- **INSTRUCTIONS TO FOLLOW**
Output the lines from the top of the entries below to the line with "pinky dip: (82, 79)", both included, exactly and without pictures.

(Body or hand keypoint data)
───
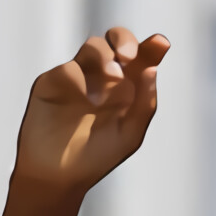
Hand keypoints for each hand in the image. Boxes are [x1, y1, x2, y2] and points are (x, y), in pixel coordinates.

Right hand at [13, 26, 169, 194]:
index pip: (141, 58)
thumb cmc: (97, 156)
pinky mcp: (54, 80)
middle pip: (115, 41)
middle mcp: (104, 76)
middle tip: (128, 56)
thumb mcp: (130, 134)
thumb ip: (144, 103)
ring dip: (105, 58)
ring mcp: (79, 75)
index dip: (152, 47)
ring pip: (93, 47)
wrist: (59, 174)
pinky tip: (89, 100)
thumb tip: (152, 69)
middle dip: (124, 40)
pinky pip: (69, 68)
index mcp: (127, 87)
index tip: (161, 44)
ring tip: (113, 79)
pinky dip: (82, 79)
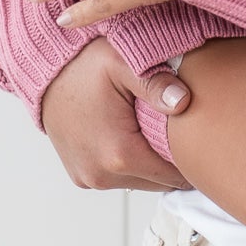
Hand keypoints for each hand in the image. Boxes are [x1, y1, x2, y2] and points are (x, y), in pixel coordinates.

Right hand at [40, 40, 193, 191]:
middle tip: (182, 131)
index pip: (175, 175)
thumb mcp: (122, 63)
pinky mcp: (81, 177)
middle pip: (159, 182)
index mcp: (118, 154)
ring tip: (156, 132)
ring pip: (140, 181)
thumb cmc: (84, 65)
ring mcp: (89, 178)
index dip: (191, 157)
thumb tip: (184, 102)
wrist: (44, 73)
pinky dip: (131, 163)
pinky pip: (119, 178)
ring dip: (151, 163)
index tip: (201, 136)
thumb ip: (156, 83)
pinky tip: (134, 137)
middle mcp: (101, 174)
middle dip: (172, 160)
───
- **ANSWER BOX**
Hand keypoints for each hand in the image. Boxes are [x1, y1, x2, y2] and points are (x, y), in pixel coordinates.

Right hand at [13, 26, 169, 194]:
index pip: (141, 58)
thumb cmc: (97, 156)
pinky mcp: (54, 80)
middle pip: (115, 41)
middle mcp: (104, 76)
middle tip: (128, 56)
thumb mcp: (130, 134)
thumb ip: (144, 103)
ring dip: (105, 58)
ring mcp: (79, 75)
index dip: (152, 47)
ring pip: (93, 47)
wrist: (59, 174)
pinky tip: (89, 100)
thumb tip: (152, 69)
middle dip: (124, 40)
pinky pip: (69, 68)
index mcp: (127, 87)
index tip: (161, 44)
ring tip: (113, 79)
pinky dip: (82, 79)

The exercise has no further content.